* **Texto fornecido**
-=-=-=-=-

Nos dias seguintes, porém, o estado de Churchill havia deteriorado. Ele não tardara a sentir uma dor aguda, que irradiava do quadril até os dedos dos pés. Isso voltou a ocorrer três semanas depois, o que levou Liston a decidir que a perna deveria ser amputada.
Churchill foi carregado para o anfiteatro cirúrgico numa maca e deitado em cima da mesa de madeira. Dois assistentes ficaram por perto, para o caso de o éter não surtir efeito e eles terem de recorrer à contenção do paciente apavorado, enquanto Liston amputava o membro.
A um sinal do cirurgião, Squire se aproximou e segurou a máscara sobre a boca de Churchill. Em poucos minutos, o paciente ficou inconsciente.
Squire, então, depositou um lenço embebido em éter sobre o rosto de Churchill, para garantir que ele não acordasse durante a cirurgia. Fez um aceno para Liston com a cabeça, dizendo: “Acho que ele está pronto, senhor”.

-=-=-=-=-

Dados coletados:
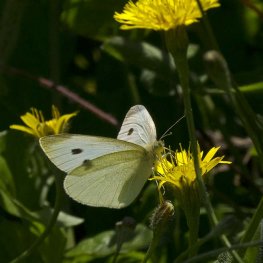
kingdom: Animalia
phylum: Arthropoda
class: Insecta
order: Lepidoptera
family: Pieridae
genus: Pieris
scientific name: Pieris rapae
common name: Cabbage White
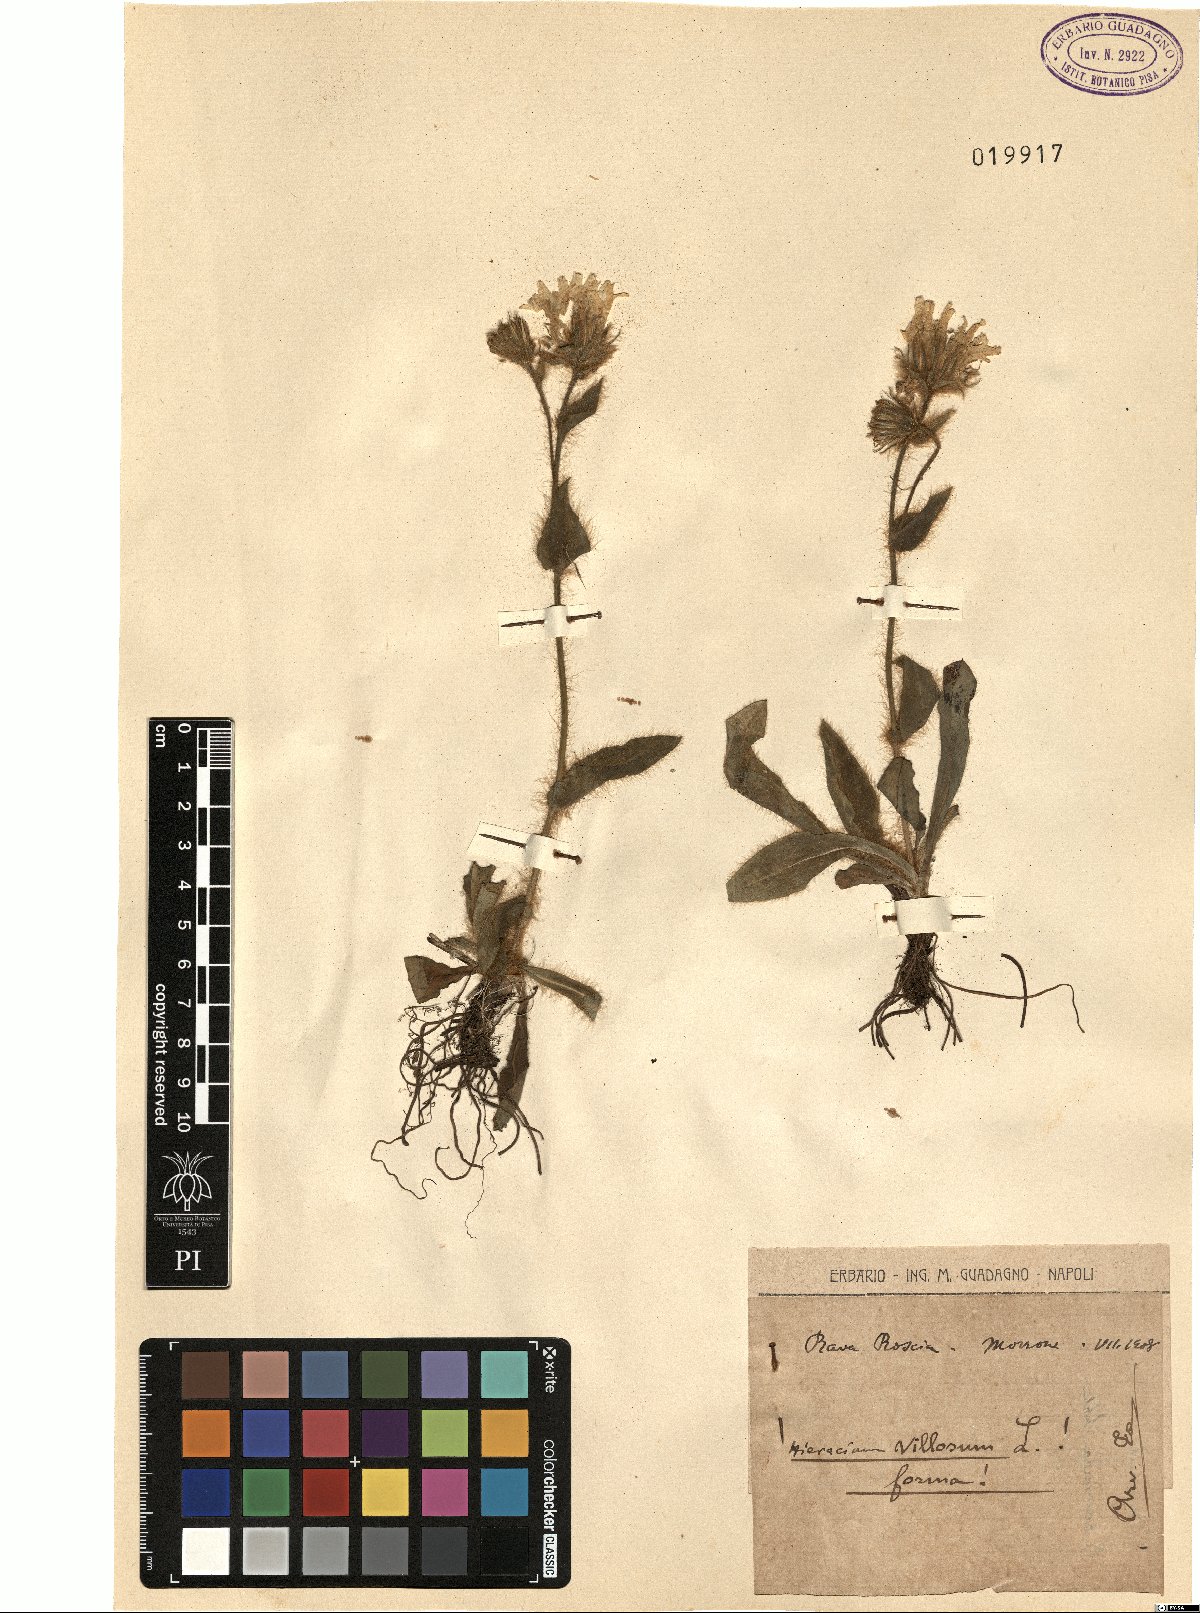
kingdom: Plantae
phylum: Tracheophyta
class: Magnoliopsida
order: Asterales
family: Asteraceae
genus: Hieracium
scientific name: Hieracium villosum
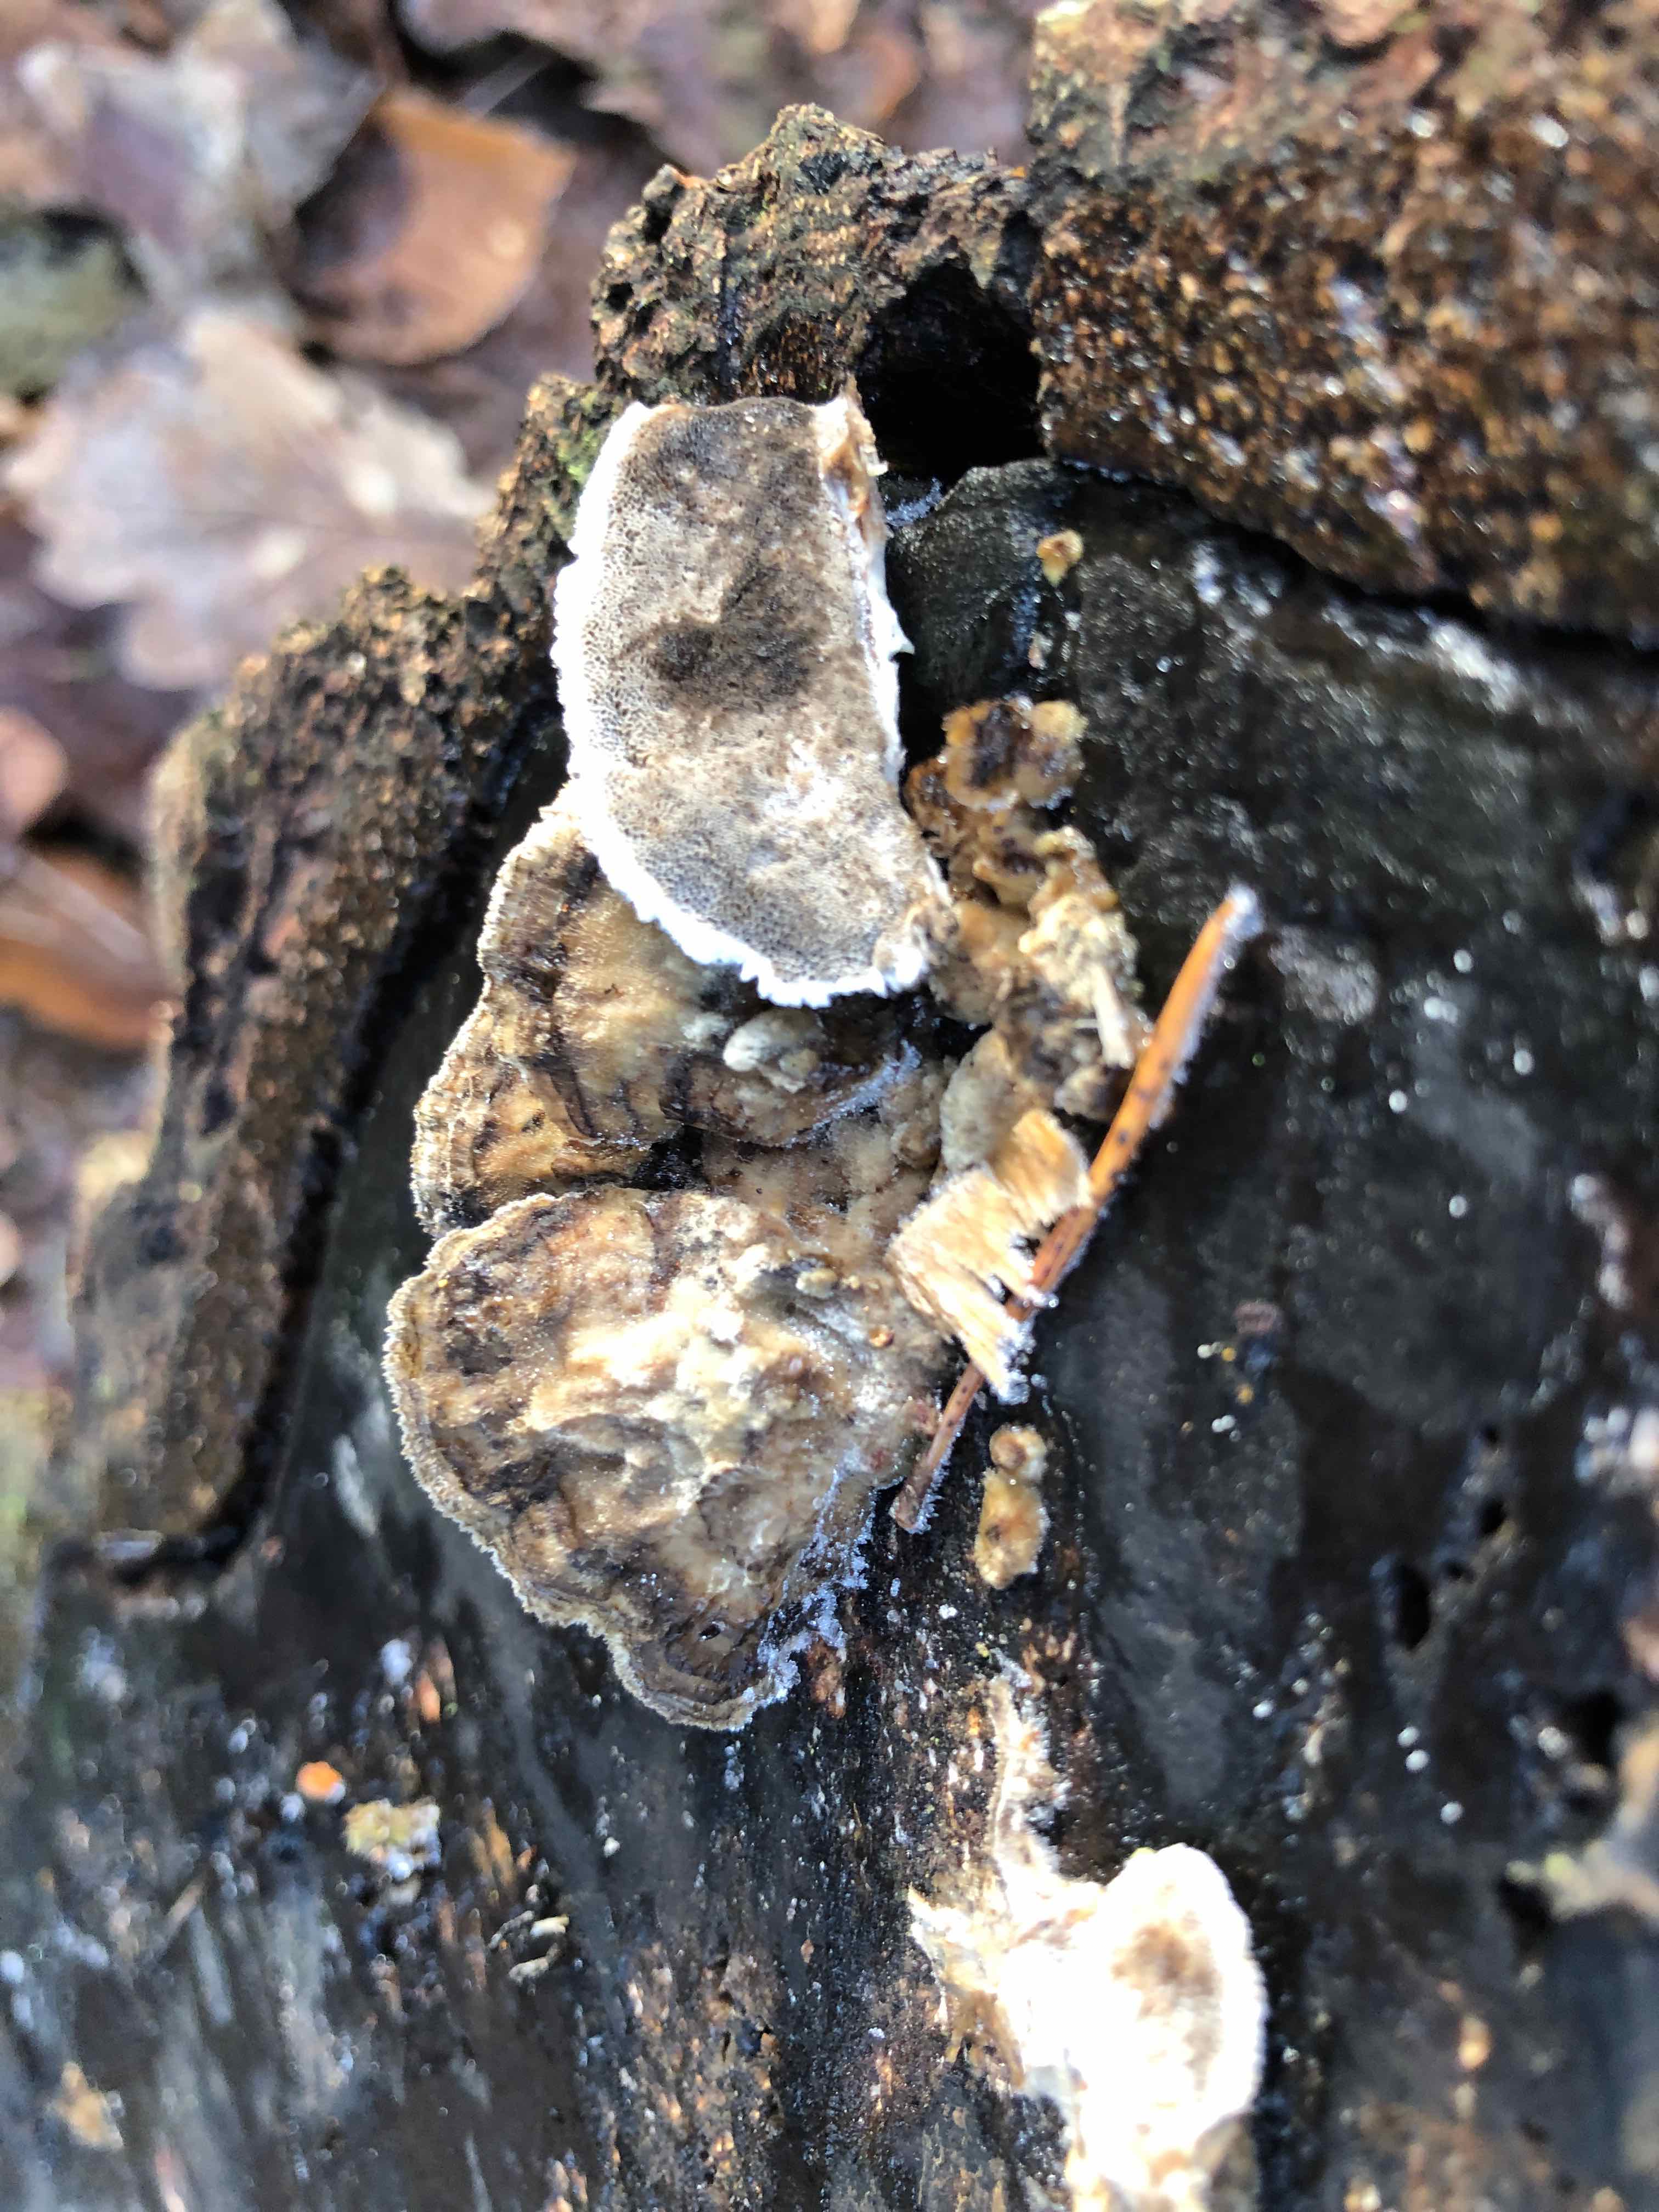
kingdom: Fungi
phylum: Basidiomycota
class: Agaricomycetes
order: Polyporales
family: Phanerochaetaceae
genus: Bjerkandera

-=-=-=-=-

* **Tarefa 1**
Repita, sem mudar nada, o trecho do texto sobre a cirurgia de Churchill que vai de “Churchill foi carregado” até “paciente ficou inconsciente.”, incluindo essas palavras.
* **Tarefa 2**
Siga escrevendo o texto sobre a cirurgia de Churchill, começando logo depois da última frase dele.

* **Sua resposta 1**
Churchill foi carregado para o anfiteatro cirúrgico numa maca e deitado em cima da mesa de madeira. Dois assistentes ficaram por perto, para o caso de o éter não surtir efeito e eles terem de recorrer à contenção do paciente apavorado, enquanto Liston amputava o membro.
A um sinal do cirurgião, Squire se aproximou e segurou a máscara sobre a boca de Churchill. Em poucos minutos, o paciente ficou inconsciente.

* **Sua resposta 2**
Liston abriu um estojo comprido e retirou dali uma faca reta de amputação que ele mesmo havia criado. Um espectador na plateia, nessa tarde, observou que o instrumento devia ser um dos favoritos do cirurgião, porque o cabo tinha pequenos entalhes que mostravam o número de vezes que já fora utilizado.
Liston roçou a unha do polegar na lâmina para testar se estava afiada. Convencido de que ela funcionaria bem, instruiu seu assistente, William Cadge, a “cuidar da artéria”, e então se virou para a plateia.
“Agora, senhores, marquem o tempo!”, gritou. Ouviu-se uma onda de cliques, à medida que relógios de bolso eram tirados dos coletes e abertos.
Liston se virou outra vez e, com a mão esquerda, prendeu a coxa do paciente. Num movimento rápido, fez uma incisão profunda acima do joelho direito.
Um de seus assistentes atou imediatamente um torniquete na perna, para conter o fluxo de sangue, enquanto Liston empurrava os dedos por baixo da aba de pele e a puxava para trás. Ele fez outra série de manobras rápidas com a faca, expondo o fêmur. Fez, então, uma pausa.
Muitos cirurgiões, uma vez confrontados com o osso exposto, sentiam-se intimidados pela tarefa de serrá-lo. Anos antes naquele século, Charles Bell alertava os estudantes a serrarem devagar e com gestos firmes.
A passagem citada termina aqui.